··· Text passage ···

This is another post that alerted me of this. https://lemmy.world/post/13287681
[https://lemmy.world/post/13287681] And here is the modlog:
https://lemmy.world/modlog?page=1&actionType=ModRemoveCommunity
[https://lemmy.world/modlog?page=1&actionType=ModRemoveCommunity]
This has happened once before and they reversed it. But they said this last time too:
The discussions that have happened in various threads on Lemmy make it very clear that removing the communites before we announced our intent to remove them is not the level of transparency the community expects, and that as stewards of this community we need to be extremely transparent before we do this again in the future as well as make sure that we get feedback around what the planned changes are, because lemmy.world is yours as much as it is ours.
I'm surprised the major Lemmy servers even permit piracy related content in the first place. Half the Fediverse seems to be hosted in Germany, probably one of the worst countries to host piracy related content.
The .world team should definitely make a statement before banning stuff just to avoid this kind of drama, but piracy communities are not worth the moderation hassle and legal risk for a silly side project like Lemmy.

··· Extracted information ···

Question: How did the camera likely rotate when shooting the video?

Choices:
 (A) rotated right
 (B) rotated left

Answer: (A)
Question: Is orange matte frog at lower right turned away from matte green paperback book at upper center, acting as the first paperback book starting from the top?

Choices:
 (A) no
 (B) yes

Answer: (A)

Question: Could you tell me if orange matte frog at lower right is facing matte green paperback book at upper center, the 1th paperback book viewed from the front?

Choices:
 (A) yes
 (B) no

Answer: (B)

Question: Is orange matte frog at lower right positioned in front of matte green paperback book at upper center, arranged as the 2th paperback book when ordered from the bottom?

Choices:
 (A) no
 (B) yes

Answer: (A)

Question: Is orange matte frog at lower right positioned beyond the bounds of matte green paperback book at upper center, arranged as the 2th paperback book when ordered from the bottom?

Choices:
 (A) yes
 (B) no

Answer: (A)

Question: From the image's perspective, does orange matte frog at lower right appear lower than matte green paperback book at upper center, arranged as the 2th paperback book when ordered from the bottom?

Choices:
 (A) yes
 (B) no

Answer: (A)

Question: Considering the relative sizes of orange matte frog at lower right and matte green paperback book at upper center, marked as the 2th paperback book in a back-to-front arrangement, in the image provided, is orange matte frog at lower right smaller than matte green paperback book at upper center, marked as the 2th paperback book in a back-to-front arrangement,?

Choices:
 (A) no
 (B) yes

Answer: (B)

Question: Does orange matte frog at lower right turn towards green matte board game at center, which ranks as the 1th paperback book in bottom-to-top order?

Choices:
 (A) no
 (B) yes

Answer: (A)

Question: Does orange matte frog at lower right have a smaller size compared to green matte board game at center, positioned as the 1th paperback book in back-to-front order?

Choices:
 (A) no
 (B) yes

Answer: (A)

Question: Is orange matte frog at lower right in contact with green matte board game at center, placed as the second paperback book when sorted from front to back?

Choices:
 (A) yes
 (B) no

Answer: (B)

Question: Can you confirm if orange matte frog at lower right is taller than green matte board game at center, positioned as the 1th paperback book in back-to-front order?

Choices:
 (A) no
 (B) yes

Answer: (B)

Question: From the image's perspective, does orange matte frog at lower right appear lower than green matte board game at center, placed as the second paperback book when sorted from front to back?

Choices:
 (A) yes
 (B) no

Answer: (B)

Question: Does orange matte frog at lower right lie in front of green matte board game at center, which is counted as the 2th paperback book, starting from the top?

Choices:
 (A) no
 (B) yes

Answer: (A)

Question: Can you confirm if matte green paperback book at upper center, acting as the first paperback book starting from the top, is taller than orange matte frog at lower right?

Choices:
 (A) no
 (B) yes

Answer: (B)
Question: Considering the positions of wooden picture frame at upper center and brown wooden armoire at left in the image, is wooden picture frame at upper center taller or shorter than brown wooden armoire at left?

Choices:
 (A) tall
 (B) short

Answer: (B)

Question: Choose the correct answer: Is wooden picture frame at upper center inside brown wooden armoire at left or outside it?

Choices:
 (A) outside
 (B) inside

···

- Task directions
Copy the passage of the Lemmy.world removals post word for word, from "I'm surprised the" to "piracy related content.".

- Result
I'm surprised the major Lemmy servers even permit piracy related content in the first place. Half the Fediverse seems to be hosted in Germany, probably one of the worst countries to host piracy related content.